▶ **Exercise brief**
Give the data below again exactly, and drop each picture from it.

▶ **Information given**
[Start of Attachment]

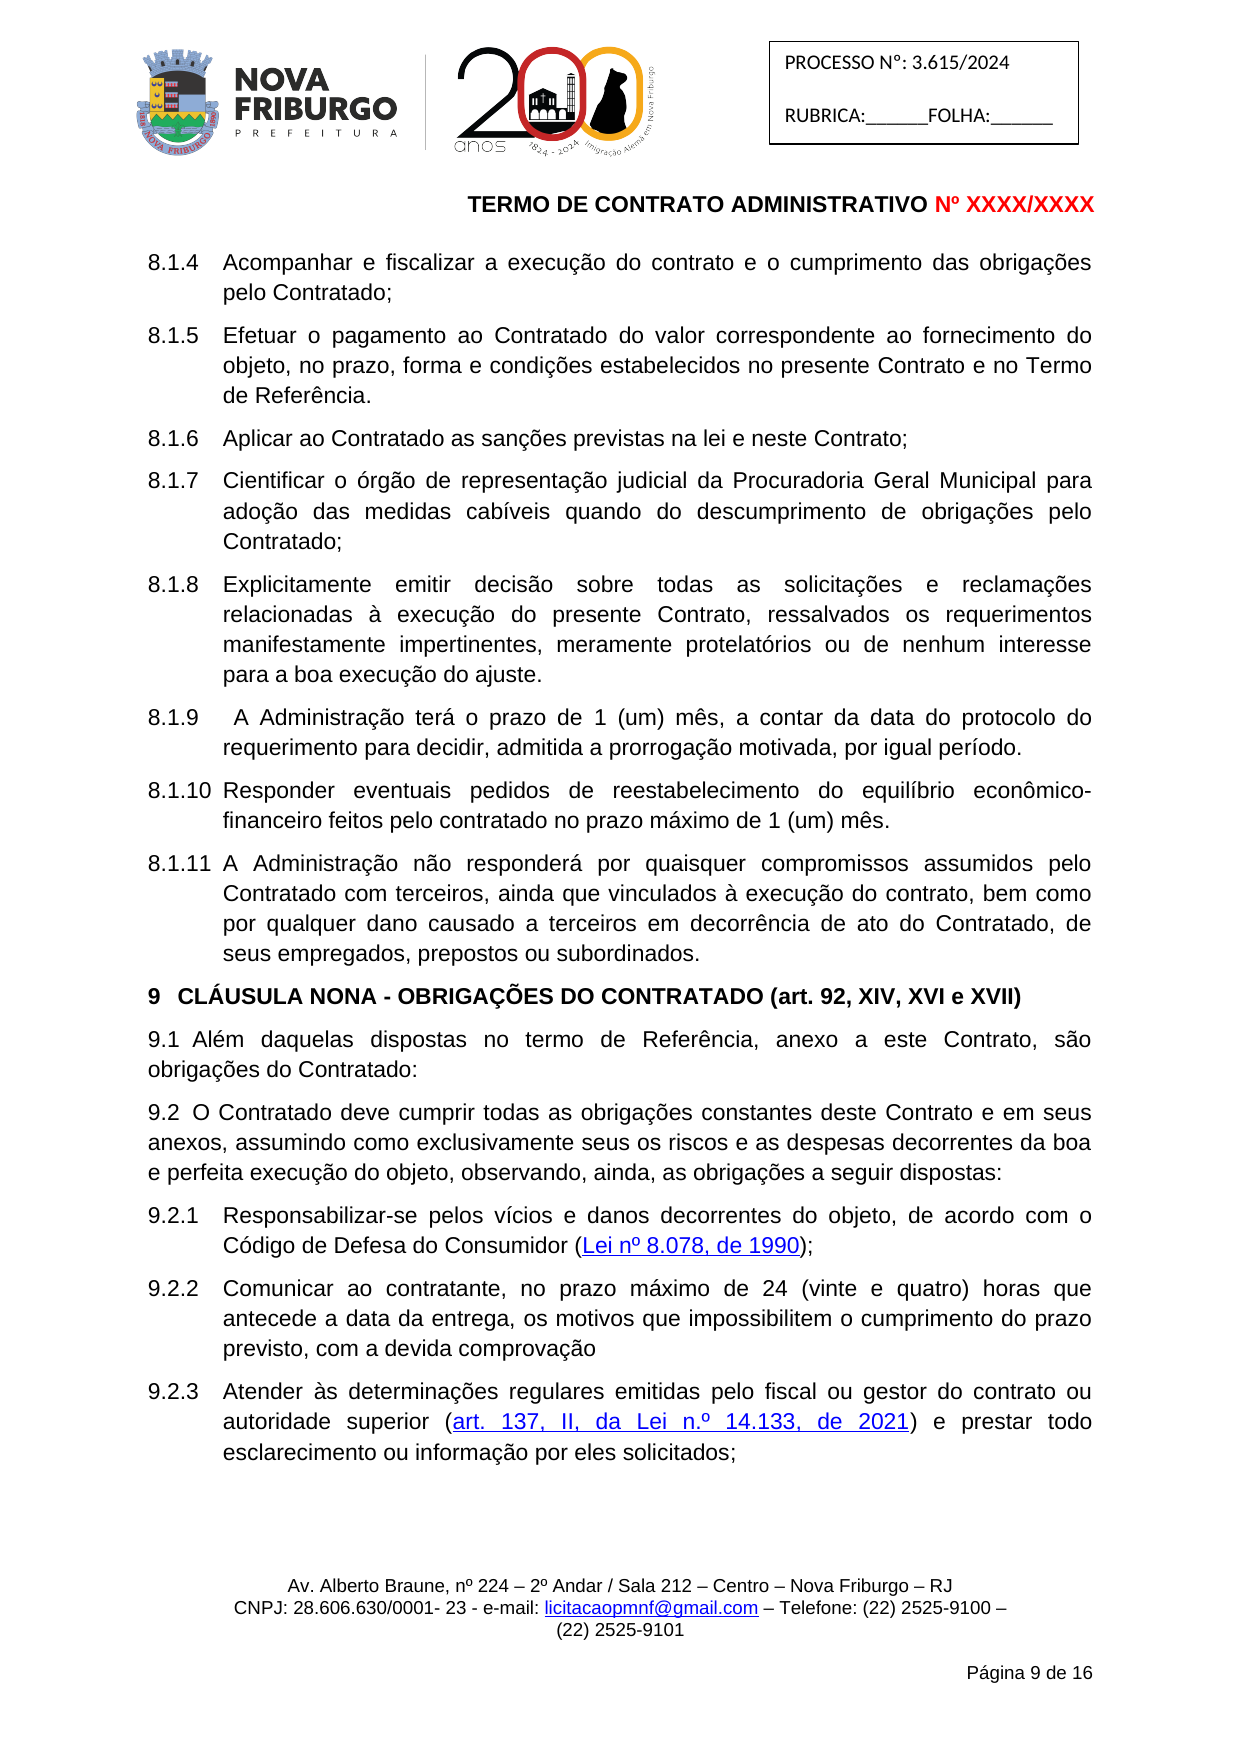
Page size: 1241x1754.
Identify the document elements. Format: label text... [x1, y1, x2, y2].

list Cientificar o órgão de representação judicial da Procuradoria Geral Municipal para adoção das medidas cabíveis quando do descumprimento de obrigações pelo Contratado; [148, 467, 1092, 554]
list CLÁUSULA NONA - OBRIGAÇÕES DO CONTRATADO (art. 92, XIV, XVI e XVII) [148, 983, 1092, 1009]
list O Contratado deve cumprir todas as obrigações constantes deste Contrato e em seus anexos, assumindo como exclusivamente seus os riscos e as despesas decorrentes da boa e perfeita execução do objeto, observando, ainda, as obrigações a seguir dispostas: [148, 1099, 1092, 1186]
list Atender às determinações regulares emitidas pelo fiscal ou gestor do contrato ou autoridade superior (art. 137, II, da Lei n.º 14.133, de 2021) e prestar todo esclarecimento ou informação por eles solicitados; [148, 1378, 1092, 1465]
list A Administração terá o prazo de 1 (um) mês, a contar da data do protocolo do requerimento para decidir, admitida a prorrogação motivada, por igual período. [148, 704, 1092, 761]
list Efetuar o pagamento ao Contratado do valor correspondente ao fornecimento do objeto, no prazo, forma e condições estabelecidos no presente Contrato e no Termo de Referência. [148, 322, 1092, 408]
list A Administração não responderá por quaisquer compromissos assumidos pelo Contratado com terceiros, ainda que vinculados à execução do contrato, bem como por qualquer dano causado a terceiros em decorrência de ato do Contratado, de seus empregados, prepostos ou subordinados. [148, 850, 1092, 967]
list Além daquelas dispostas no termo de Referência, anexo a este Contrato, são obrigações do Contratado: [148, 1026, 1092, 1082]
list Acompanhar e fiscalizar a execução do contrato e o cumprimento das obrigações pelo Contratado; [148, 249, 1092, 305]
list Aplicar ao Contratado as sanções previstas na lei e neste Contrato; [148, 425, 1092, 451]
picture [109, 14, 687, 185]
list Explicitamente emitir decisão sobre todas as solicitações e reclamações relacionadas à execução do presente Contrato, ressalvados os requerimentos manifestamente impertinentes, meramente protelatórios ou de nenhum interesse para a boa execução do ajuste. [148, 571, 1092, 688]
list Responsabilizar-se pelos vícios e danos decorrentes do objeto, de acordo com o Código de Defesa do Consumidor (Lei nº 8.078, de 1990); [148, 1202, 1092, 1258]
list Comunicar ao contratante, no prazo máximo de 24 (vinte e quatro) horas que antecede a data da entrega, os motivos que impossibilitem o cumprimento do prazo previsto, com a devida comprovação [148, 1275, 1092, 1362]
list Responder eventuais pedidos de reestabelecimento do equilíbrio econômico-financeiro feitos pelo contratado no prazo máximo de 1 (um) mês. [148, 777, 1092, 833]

[End of Attachment]

▶ **Your solution**
Page size: 1241x1754.
Identify the document elements. Format: label text... [x1, y1, x2, y2].

list Cientificar o órgão de representação judicial da Procuradoria Geral Municipal para adoção das medidas cabíveis quando do descumprimento de obrigações pelo Contratado; [148, 467, 1092, 554]
list CLÁUSULA NONA - OBRIGAÇÕES DO CONTRATADO (art. 92, XIV, XVI e XVII) [148, 983, 1092, 1009]
list O Contratado deve cumprir todas as obrigações constantes deste Contrato e em seus anexos, assumindo como exclusivamente seus os riscos e as despesas decorrentes da boa e perfeita execução do objeto, observando, ainda, as obrigações a seguir dispostas: [148, 1099, 1092, 1186]
list Atender às determinações regulares emitidas pelo fiscal ou gestor do contrato ou autoridade superior (art. 137, II, da Lei n.º 14.133, de 2021) e prestar todo esclarecimento ou informação por eles solicitados; [148, 1378, 1092, 1465]
list A Administração terá o prazo de 1 (um) mês, a contar da data do protocolo do requerimento para decidir, admitida a prorrogação motivada, por igual período. [148, 704, 1092, 761]
list Efetuar o pagamento ao Contratado do valor correspondente ao fornecimento do objeto, no prazo, forma e condições estabelecidos no presente Contrato e no Termo de Referência. [148, 322, 1092, 408]
list A Administração não responderá por quaisquer compromissos assumidos pelo Contratado com terceiros, ainda que vinculados à execução do contrato, bem como por qualquer dano causado a terceiros em decorrência de ato do Contratado, de seus empregados, prepostos ou subordinados. [148, 850, 1092, 967]
list Além daquelas dispostas no termo de Referência, anexo a este Contrato, são obrigações do Contratado: [148, 1026, 1092, 1082]
list Acompanhar e fiscalizar a execução do contrato e o cumprimento das obrigações pelo Contratado; [148, 249, 1092, 305]
list Aplicar ao Contratado as sanções previstas na lei e neste Contrato; [148, 425, 1092, 451]
picture [109, 14, 687, 185]
list Explicitamente emitir decisão sobre todas as solicitações e reclamações relacionadas à execução do presente Contrato, ressalvados os requerimentos manifestamente impertinentes, meramente protelatórios ou de nenhum interesse para a boa execução do ajuste. [148, 571, 1092, 688]
list Responsabilizar-se pelos vícios e danos decorrentes do objeto, de acordo com o Código de Defesa do Consumidor (Lei nº 8.078, de 1990); [148, 1202, 1092, 1258]
list Comunicar ao contratante, no prazo máximo de 24 (vinte e quatro) horas que antecede a data da entrega, os motivos que impossibilitem o cumprimento do prazo previsto, com a devida comprovação [148, 1275, 1092, 1362]
list Responder eventuais pedidos de reestabelecimento do equilíbrio econômico-financeiro feitos pelo contratado no prazo máximo de 1 (um) mês. [148, 777, 1092, 833]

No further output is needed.